TASKS FOR THIS EXERCISE:
1/ Using the regulations on disbursing officers, decide whether each statement agrees with the text: (a) a disbursing officer who has the money shall pay cash rather than open an account; (b) hired persons shall be paid at the end of each week when practicable; (c) an officer may insure public money. For each, answer yes or no and quote the deciding words from the text.
2/ According to the regulations on disbursing officers, what must be given to a hired person who is discharged and not paid?
3/ Write the next part of the regulations on disbursing officers, continuing after rule 26.

GIVEN PASSAGE:
━━━━━━━━━━━━━━━━━━━━

20. Disbursing officers, when they have the money, shall pay cash, and not open an account. Heads of bureaus shall take care, by timely remittances, to obviate the necessity of any purchases on credit.

21. When a disbursing officer is relieved, he shall certify the outstanding debts to his successor, and transmit an account of the same to the head of the bureau, and turn over his public money and property appertaining to the service from which he is relieved to his successor, unless otherwise ordered.

22. The chief of each military bureau of the War Department shall, under the direction of the Secretary of War, regulate, as far as practicable, the employment of hired persons required for the administrative service of his department.

23. When practicable, persons hired in the military service shall be paid at the end of the calendar month, and when discharged. Separate pay-rolls shall be made for each month.

24. When a hired person is discharged and not paid, a certified statement of his account shall be given him.

25. Property, paid for or not, must be taken up on the return, and accounted for when received.

26. No officer has authority to insure public property or money.

━━━━━━━━━━━━━━━━━━━━

[Collected data entries]
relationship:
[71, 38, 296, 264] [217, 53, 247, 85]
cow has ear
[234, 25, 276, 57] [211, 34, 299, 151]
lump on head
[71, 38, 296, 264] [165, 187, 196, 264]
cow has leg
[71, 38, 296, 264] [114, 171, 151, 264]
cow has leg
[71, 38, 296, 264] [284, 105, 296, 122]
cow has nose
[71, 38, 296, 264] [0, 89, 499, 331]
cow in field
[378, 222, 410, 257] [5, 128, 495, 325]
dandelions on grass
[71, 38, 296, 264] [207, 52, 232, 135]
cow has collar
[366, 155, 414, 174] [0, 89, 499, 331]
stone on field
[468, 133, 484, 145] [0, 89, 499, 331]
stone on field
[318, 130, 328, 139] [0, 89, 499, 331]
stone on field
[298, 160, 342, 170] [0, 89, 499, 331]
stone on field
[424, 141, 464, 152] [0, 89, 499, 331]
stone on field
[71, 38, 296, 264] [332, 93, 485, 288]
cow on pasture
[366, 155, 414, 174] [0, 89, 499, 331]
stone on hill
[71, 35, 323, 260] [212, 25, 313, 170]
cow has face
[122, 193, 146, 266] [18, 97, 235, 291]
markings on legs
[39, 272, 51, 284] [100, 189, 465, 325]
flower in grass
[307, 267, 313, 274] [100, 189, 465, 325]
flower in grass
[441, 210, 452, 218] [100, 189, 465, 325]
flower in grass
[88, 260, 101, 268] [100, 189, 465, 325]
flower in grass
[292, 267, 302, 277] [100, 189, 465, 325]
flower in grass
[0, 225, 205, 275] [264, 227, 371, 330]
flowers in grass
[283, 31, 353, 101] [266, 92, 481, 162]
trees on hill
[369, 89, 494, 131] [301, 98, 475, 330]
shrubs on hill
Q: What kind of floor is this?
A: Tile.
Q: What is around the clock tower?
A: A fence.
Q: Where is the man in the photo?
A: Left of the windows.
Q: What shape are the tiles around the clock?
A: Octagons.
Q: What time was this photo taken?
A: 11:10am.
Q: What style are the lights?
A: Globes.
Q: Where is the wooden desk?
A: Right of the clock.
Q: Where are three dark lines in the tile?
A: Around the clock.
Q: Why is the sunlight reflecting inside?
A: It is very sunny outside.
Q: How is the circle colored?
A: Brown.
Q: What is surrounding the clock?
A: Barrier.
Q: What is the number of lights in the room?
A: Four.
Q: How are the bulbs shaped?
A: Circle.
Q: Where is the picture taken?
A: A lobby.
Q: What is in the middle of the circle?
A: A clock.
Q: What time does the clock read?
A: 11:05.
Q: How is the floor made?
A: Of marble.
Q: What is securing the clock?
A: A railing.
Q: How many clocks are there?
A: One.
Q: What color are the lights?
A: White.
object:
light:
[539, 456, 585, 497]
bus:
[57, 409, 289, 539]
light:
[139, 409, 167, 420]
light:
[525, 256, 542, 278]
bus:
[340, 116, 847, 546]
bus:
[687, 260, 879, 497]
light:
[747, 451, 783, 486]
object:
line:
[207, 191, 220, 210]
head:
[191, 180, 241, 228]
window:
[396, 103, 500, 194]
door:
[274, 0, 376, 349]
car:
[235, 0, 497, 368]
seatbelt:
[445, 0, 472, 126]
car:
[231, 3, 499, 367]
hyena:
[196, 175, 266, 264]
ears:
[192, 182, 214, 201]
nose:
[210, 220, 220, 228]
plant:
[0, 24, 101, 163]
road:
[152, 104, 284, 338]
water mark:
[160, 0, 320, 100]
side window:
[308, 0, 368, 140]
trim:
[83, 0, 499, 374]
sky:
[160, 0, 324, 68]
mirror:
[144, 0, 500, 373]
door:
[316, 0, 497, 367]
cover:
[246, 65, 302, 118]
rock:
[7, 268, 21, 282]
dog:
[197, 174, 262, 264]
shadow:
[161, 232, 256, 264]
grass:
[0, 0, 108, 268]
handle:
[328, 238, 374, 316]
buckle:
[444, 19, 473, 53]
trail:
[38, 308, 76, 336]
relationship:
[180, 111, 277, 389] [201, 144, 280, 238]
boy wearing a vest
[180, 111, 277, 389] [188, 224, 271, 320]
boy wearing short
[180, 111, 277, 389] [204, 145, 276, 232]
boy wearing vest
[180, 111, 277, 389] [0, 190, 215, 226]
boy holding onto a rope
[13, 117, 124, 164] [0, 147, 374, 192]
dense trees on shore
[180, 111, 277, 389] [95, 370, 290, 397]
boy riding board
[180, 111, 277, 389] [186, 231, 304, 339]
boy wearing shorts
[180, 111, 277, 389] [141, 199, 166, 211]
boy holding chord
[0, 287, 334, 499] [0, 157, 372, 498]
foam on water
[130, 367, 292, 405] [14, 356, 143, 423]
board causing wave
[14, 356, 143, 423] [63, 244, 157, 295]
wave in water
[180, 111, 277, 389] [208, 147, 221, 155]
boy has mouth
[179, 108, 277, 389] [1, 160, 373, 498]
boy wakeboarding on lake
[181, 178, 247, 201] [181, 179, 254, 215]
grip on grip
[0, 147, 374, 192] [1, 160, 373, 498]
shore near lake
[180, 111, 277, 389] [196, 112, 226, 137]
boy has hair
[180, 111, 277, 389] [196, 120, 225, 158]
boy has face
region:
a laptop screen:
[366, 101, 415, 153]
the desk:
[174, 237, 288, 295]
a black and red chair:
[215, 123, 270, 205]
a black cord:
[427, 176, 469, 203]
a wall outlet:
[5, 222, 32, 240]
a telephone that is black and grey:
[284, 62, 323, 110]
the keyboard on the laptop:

━━━━━━━━━━━━━━━━━━━━

EXERCISE RESPONSES:
1/
(a) Yes: "Disbursing officers, when they have the money, shall pay cash, and not open an account."
(b) No: "persons hired in the military service shall be paid at the end of the calendar month, and when discharged."
(c) No: "No officer has authority to insure public property or money."

2/ A certified statement of his account.

3/
27. Disbursing officers are not authorized to settle with heirs, executors, or administrators, except by instructions from the proper bureau of the War Department upon accounts duly audited and certified by the proper accounting officers of the Treasury.

28. Public horses, mules, oxen, tools, and implements shall be branded conspicuously U. S. before being used in service, and all other public property that it may be useful to mark; and all public property having the brand of the U. S. when sold or condemned, shall be branded with the letter C.

29. No public property shall be used, nor labor hired for the public be employed, for any private use whatsoever not authorized by the regulations of the service.

30. When public property becomes damaged, except by fair wear and tear, or otherwise unsuitable for use, or a deficiency is found in it, the officer accountable for the same shall report the case to the commanding officer, who shall, if necessary, appoint a Board of Survey.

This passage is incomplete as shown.